▶ **Exercise passage**
◇ ◇ ◇

Andrew Love (Edmonton) (Lab/Co-op): We are finding it
difficult to understand that your modelling seems totally contrary to
all the other modelling that has been done on this matter. That point
was raised not just by Mr. Scott but by Nick Raynsford. Are
you looking in the short term? What is your time scale for the
so-called benefits that you talk about? How narrow are the assumptions
that you have made about the boost to business from huge numbers of
people flowing from outer to inner London? Just give us a taster of how
you have assembled that
modelling. Tom
Ironside: I will give you a little more background on
the modelling that was undertaken. It was carried out by Oxford
Economics and looked at a London-wide picture. It estimated a cost of
£34 million per annum to the retail sector in London from the
time that the BRS was introduced, and at the same time it estimated
that the benefit once the Crossrail project was completed would be
£15 million per annum. Those are the headlines of the research.
We have the research document, which I am sure has already been shared
with Government Departments. We would be only too happy to provide you
with it, as well. I do not have a copy with meit is a 10 or
12-page documentbut we would be more than happy to share it
with the Committee if that were
useful.
Q
69 Mr.
Love: We would obviously want you to share that with us,
but we are trying to square the circle here. As Mr. Scott
said a few moments ago, we are talking about some 600,000 additional
people living in east London, who will be carried through Crossrail
either to work or to make purchases at all the stops along the line.
Looking superficially, it seems that there would be significant
benefits not just for central London but all along the Crossrail route,
yet you suggest otherwise. I am trying to cope with how you have come
up with a different set of figures from almost everyone
else.
One of the
questions I critically want to ask is, what is your time scale for the
figures that you have produced? In the submission by the Mayor of
London, he
says: The
long-term benefits of Crossrail to business will far outweigh the costs
to them of the BRS.
He goes on to
say: All
Londons boroughs will benefit from
Crossrail,
not just those through
which Crossrail passes. That is a definitive set of findings. The Mayor
would not have come up with that if he had thought there would be any
challenge. But you are saying not only that it does not work but the
benefit is only half the cost to retailers. We have always assumed that
retailers would be among the main beneficiaries of this scheme. How do
you come up with these different
figures? Jane
Milne: I would like to understand why you think the
existence of a railway will mean that people will want to buy more.
They may well buy more on Oxford street and less in their local stores.
It is a question of looking at what the overall net benefits to retail
are.
Q
70 Mr.
Love: Let me put it to you this way. Where the underground
has been extended, all the evidence suggests that there is a
significant benefit, not just in terms of people flows but in terms of
the value of properties close to the underground. It has to be assumed
that that will be the case with Crossrail. It will carry huge numbers
of people, albeit perhaps not more than the overall underground network
carries, yet you are asking us to believe that retailers will not
benefit. I find that incredible, especially as almost everyone else
suggests that there will not just be significant but overwhelming
benefits to business from the building of
Crossrail. Jane
Milne: I think you are lumping everybody into the
term business. Our point is that there will be
different sectoral effects and we need to reflect those in the
contributions that each sector is asked to give. Just because the value
of a property has increased it does not mean that the value to the
occupier has
increased.

◇ ◇ ◇

▶ **Task item A**
In the entries, swap "larger" for "bigger" in the lines starting at the one containing "X_True, X_Pred, Y_True, Y_Pred, Z_True, Z_Pred" and ending at the one containing "Which series reaches". Return only those lines, with everything else unchanged.
The hearing transcript and the entries that come after it are unrelated pieces of material.

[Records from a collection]
◇ ◇ ◇

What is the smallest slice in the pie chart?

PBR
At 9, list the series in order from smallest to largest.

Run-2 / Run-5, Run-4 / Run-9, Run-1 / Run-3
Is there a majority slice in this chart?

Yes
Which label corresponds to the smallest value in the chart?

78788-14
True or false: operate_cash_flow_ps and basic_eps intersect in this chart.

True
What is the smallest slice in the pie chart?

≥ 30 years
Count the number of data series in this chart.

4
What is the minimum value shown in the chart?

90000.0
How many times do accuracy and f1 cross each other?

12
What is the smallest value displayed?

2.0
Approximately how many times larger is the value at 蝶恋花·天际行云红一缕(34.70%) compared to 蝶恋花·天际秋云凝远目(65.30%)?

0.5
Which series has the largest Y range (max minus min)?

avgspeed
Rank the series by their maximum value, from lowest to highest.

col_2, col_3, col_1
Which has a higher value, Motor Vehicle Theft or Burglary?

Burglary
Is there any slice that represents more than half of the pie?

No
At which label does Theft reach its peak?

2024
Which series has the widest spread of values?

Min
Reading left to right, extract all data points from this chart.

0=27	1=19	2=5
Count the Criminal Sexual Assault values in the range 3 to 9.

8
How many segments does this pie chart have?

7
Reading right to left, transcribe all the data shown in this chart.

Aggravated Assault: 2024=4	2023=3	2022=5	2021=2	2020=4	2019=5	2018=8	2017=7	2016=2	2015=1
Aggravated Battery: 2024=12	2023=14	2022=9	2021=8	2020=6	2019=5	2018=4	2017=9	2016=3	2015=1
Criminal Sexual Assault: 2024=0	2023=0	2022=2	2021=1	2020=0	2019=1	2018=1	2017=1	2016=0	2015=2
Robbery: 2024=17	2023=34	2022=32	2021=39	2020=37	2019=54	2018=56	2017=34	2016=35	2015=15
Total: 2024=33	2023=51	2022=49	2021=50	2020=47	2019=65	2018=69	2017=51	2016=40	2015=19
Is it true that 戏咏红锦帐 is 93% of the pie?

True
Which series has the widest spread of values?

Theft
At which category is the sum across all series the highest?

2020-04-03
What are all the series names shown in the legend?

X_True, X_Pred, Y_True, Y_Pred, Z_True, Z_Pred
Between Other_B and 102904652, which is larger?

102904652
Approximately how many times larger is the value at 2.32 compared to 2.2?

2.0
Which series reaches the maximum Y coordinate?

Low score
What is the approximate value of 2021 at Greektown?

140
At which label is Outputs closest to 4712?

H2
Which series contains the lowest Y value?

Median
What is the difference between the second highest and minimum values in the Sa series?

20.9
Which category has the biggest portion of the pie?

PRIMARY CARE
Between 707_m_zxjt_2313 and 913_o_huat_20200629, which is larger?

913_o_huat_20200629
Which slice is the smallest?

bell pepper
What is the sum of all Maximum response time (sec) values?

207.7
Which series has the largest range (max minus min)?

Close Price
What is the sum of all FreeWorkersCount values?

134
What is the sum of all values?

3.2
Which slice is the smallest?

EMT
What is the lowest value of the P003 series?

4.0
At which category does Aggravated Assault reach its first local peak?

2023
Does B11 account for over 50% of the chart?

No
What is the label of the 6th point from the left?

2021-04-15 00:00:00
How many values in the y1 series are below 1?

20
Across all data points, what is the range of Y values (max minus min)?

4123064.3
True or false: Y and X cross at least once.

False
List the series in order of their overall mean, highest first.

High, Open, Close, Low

◇ ◇ ◇

▶ **Task item B**
From the hearing transcript, extract the passage starting at "Love: We would" and ending at "along the line.", copied word for word.

▶ **Your response A**
X_True, X_Pred, Y_True, Y_Pred, Z_True, Z_Pred
Between Other_B and 102904652, which is bigger?

102904652
Approximately how many times bigger is the value at 2.32 compared to 2.2?

2.0
Which series reaches the maximum Y coordinate?

▶ **Your response B**
Love: We would obviously want you to share that with us,
but we are trying to square the circle here. As Mr. Scott
said a few moments ago, we are talking about some 600,000 additional
people living in east London, who will be carried through Crossrail
either to work or to make purchases at all the stops along the line.